## Exercise details
Working from the data below, write out exactly the lines from its first through the line that contains "water bottle: present", both ends included and pictures omitted.

Multi-frame change data

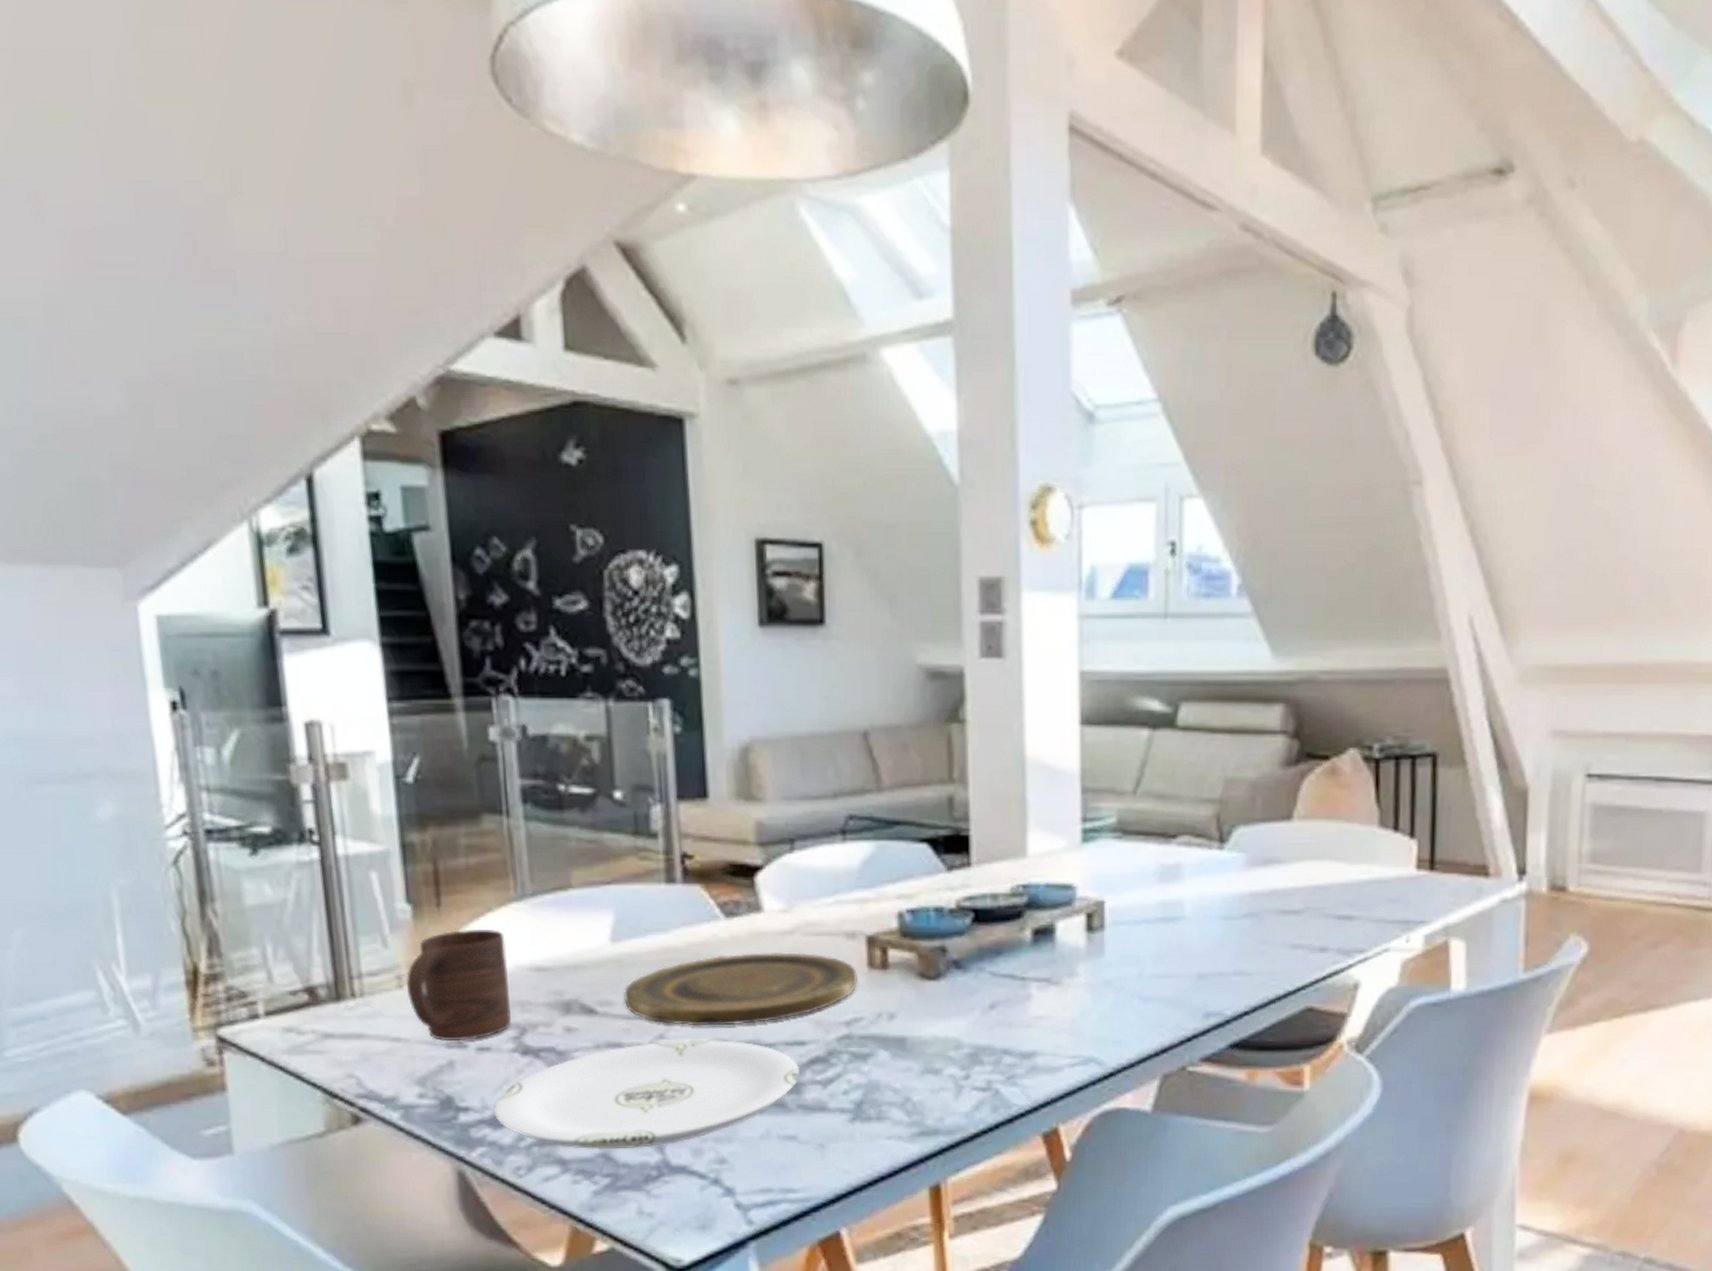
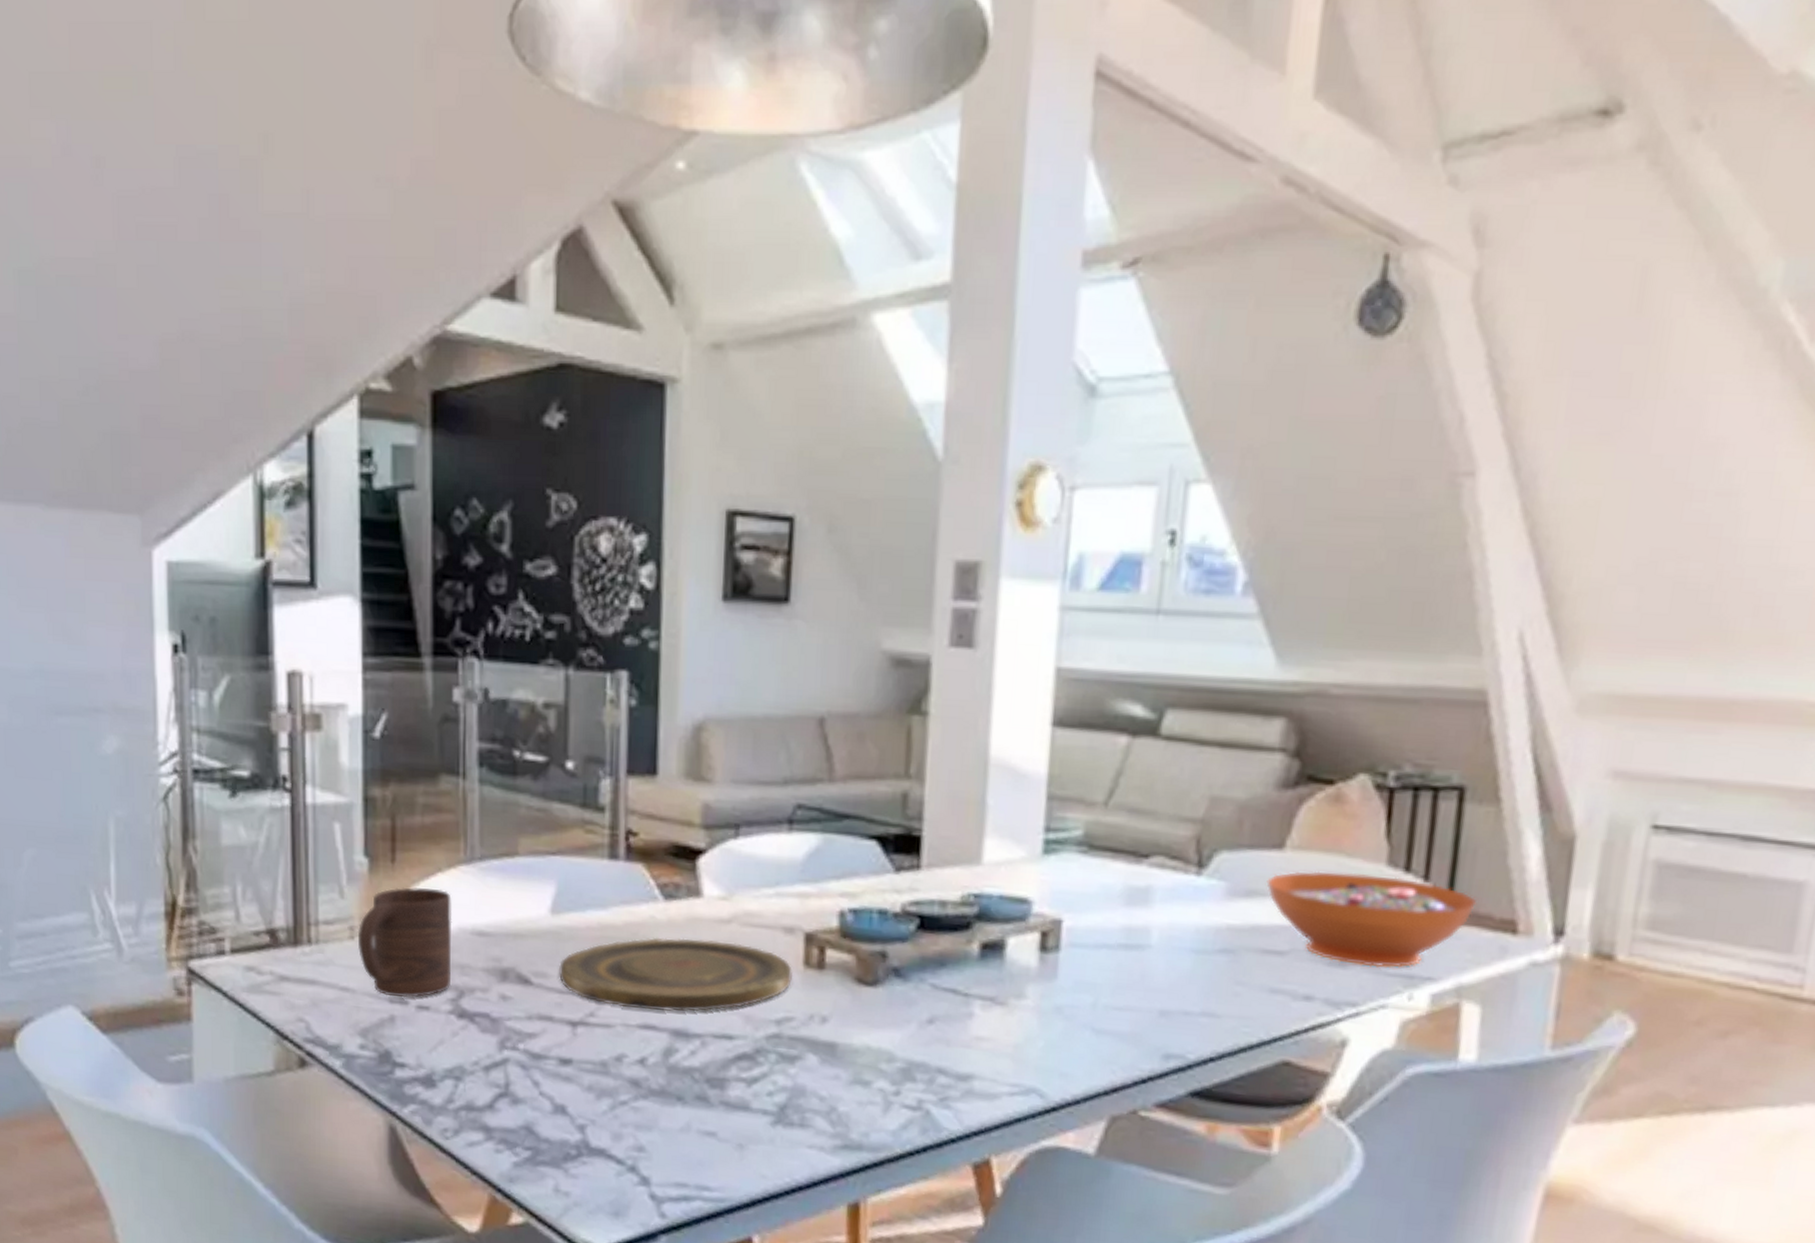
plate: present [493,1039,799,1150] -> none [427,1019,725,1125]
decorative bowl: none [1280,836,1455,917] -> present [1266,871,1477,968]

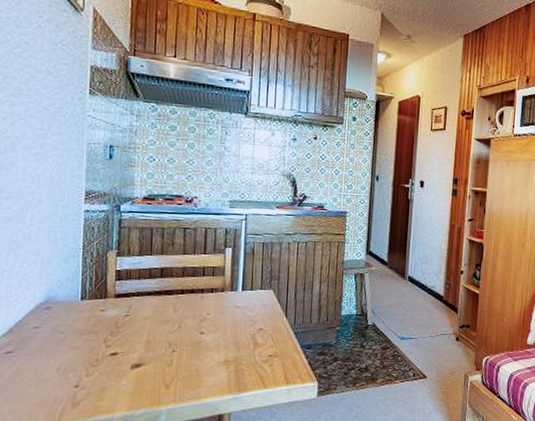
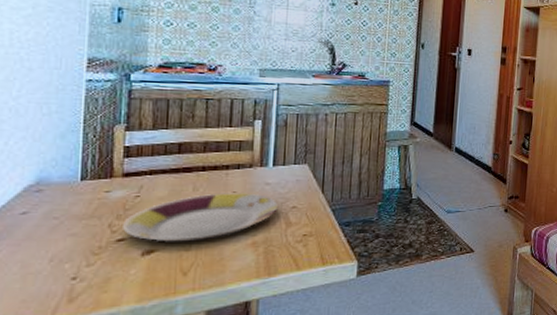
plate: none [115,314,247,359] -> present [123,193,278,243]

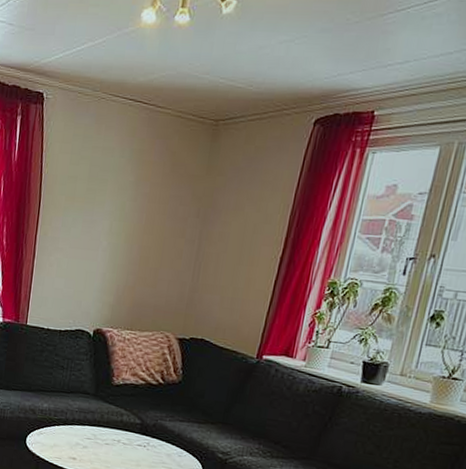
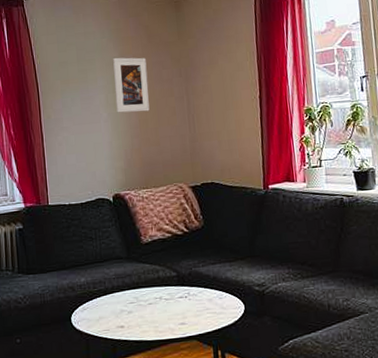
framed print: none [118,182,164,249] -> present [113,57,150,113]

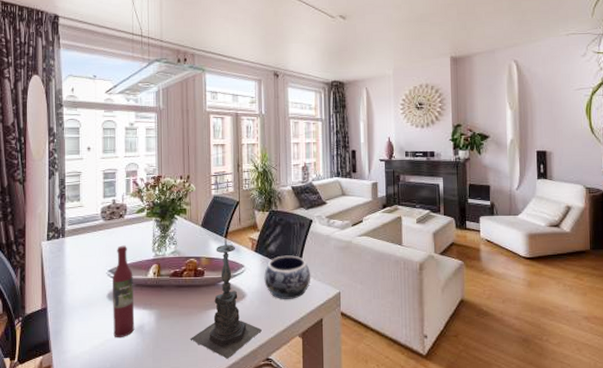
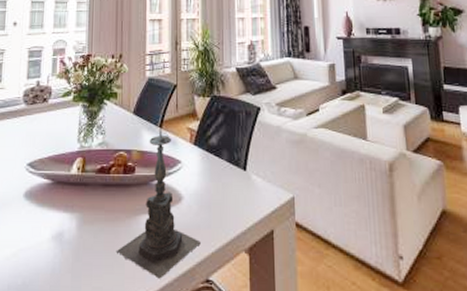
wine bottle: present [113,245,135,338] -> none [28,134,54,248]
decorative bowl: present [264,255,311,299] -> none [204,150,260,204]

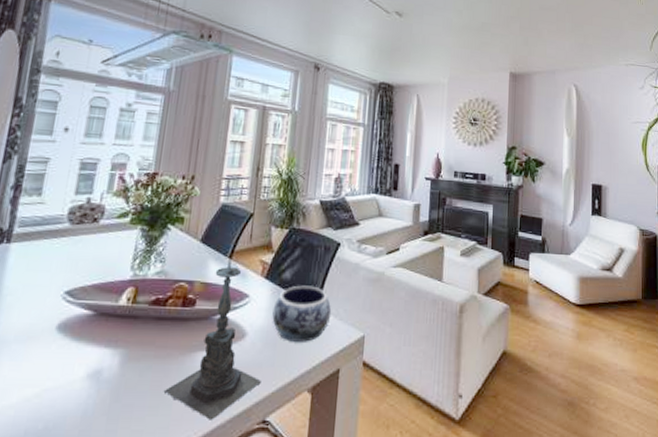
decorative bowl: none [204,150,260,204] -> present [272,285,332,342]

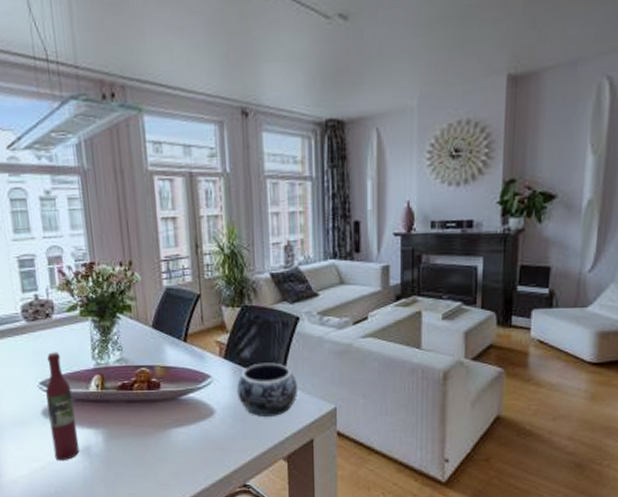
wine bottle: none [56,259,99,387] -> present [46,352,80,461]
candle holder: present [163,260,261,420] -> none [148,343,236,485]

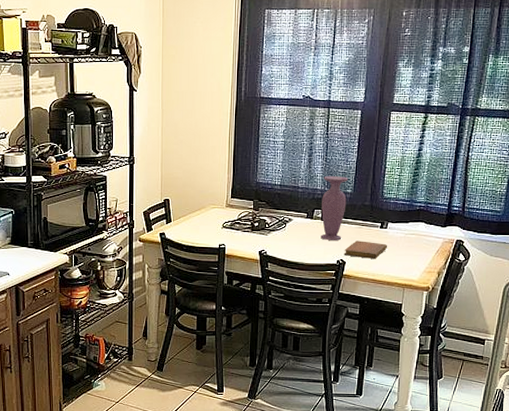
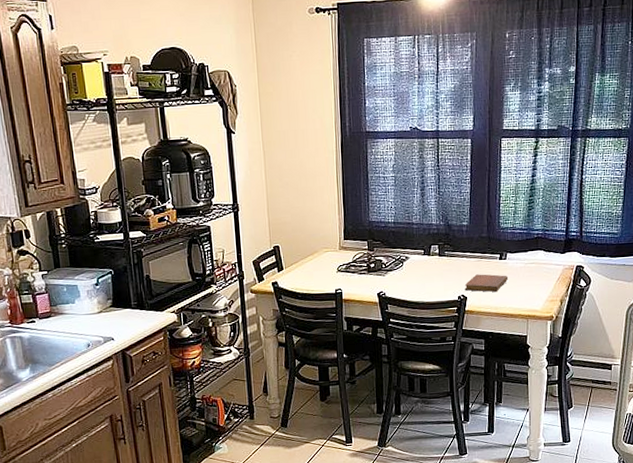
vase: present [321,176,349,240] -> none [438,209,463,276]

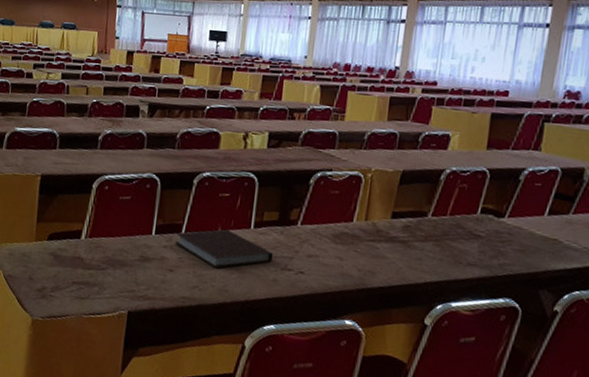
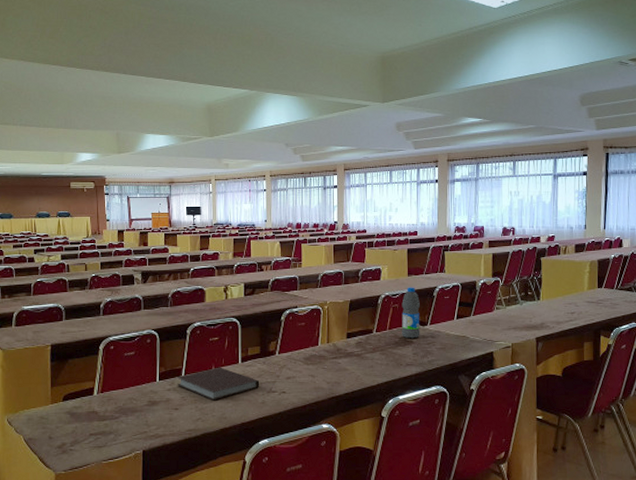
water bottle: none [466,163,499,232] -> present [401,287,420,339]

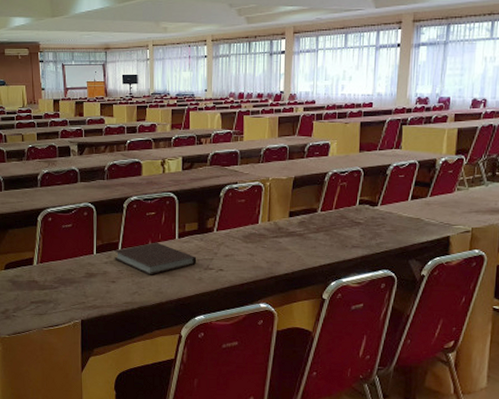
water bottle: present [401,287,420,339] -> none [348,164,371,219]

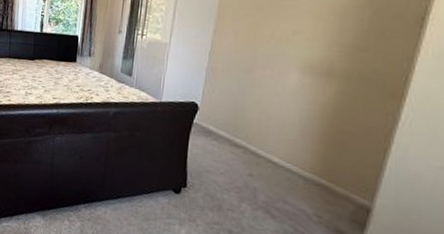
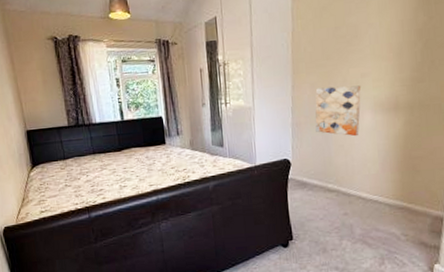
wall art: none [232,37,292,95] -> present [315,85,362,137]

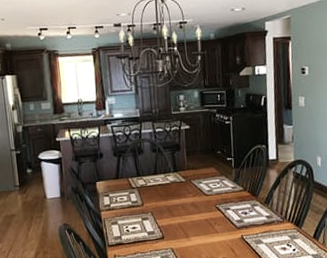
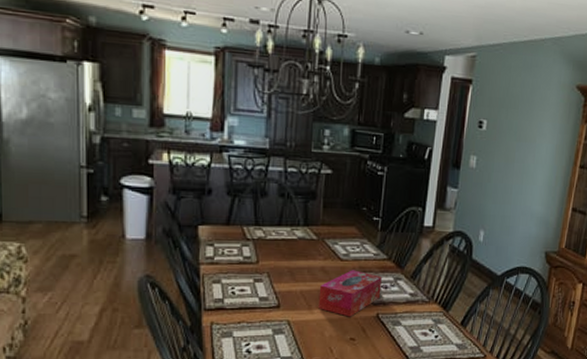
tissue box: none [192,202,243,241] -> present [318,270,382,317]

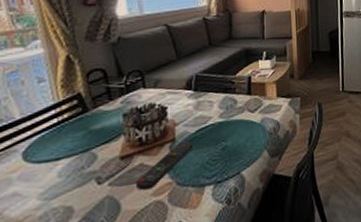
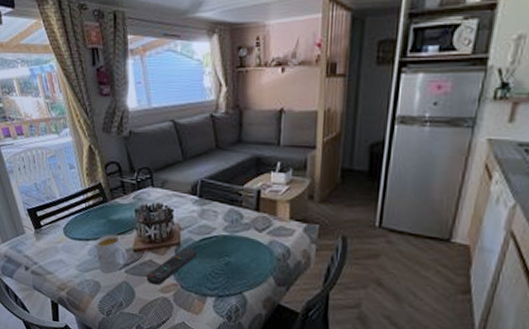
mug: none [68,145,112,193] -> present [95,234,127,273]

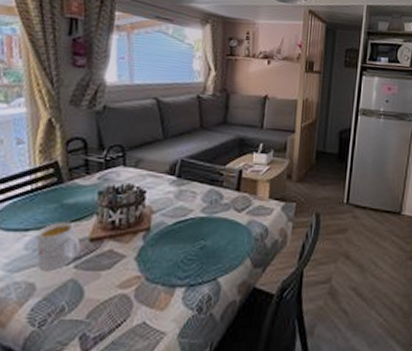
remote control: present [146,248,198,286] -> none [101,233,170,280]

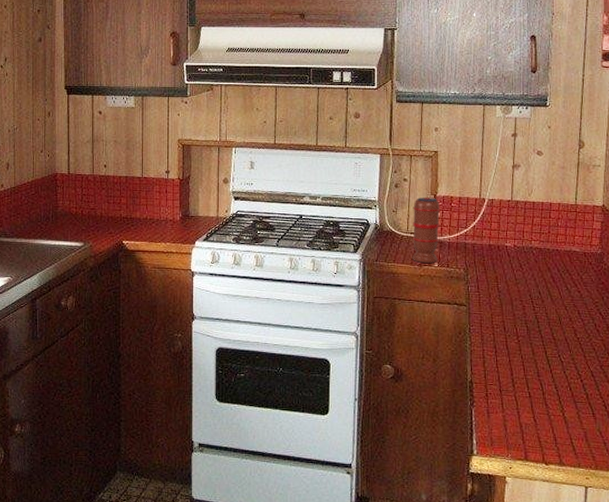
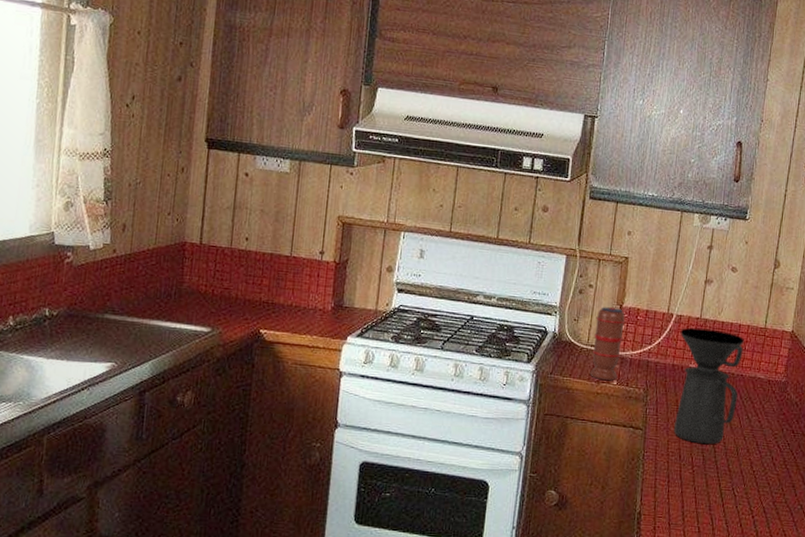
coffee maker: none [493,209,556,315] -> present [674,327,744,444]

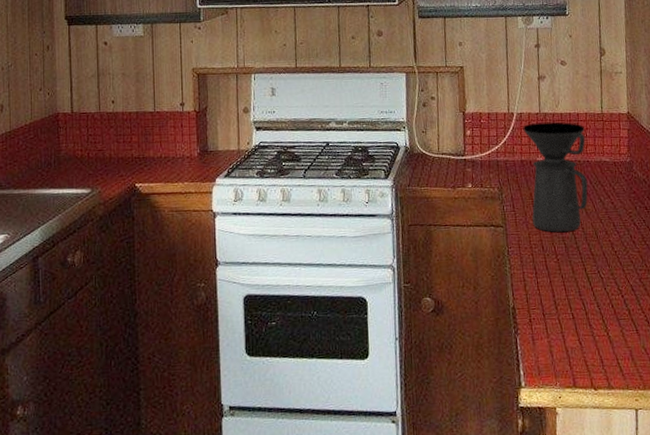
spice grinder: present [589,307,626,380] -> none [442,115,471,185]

## Answer to the exercise
plate: present [493,1039,799,1150] -> none [427,1019,725,1125]
decorative bowl: none [1280,836,1455,917] -> present [1266,871,1477,968]

plate: none [115,314,247,359] -> present [123,193,278,243]

framed print: none [118,182,164,249] -> present [113,57,150,113]

wine bottle: present [113,245,135,338] -> none [28,134,54,248]
decorative bowl: present [264,255,311,299] -> none [204,150,260,204]

decorative bowl: none [204,150,260,204] -> present [272,285,332,342]

wine bottle: none [56,259,99,387] -> present [46,352,80,461]
candle holder: present [163,260,261,420] -> none [148,343,236,485]

vase: present [321,176,349,240] -> none [438,209,463,276]

water bottle: none [466,163,499,232] -> present [401,287,420,339]

water bottle: present [401,287,420,339] -> none [348,164,371,219]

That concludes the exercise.